---------- RAW DATA

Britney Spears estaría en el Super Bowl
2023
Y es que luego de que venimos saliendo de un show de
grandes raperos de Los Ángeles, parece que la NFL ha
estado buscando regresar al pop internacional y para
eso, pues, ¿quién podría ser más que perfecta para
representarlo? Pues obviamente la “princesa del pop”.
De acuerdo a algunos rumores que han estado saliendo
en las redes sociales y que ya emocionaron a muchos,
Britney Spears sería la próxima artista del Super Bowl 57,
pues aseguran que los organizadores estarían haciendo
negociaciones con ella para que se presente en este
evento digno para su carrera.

--------------------
---------- RAW DATA

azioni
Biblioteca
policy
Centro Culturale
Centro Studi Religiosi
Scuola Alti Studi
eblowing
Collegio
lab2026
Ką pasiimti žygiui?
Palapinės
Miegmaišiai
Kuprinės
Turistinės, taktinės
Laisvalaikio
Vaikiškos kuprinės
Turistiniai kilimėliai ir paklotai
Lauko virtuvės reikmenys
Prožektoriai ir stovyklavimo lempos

--------------------

## REQUIREMENT
In the entries above, find the line holding "estado buscando regresar" and the line holding "evento digno para su carrera.", then retype exactly those two lines and every line between them, and nothing else.

## WRITTEN SOLUTION
estado buscando regresar al pop internacional y para
eso, pues, ¿quién podría ser más que perfecta para
representarlo? Pues obviamente la “princesa del pop”.
De acuerdo a algunos rumores que han estado saliendo
en las redes sociales y que ya emocionaron a muchos,
Britney Spears sería la próxima artista del Super Bowl 57,
pues aseguran que los organizadores estarían haciendo
negociaciones con ella para que se presente en este
evento digno para su carrera.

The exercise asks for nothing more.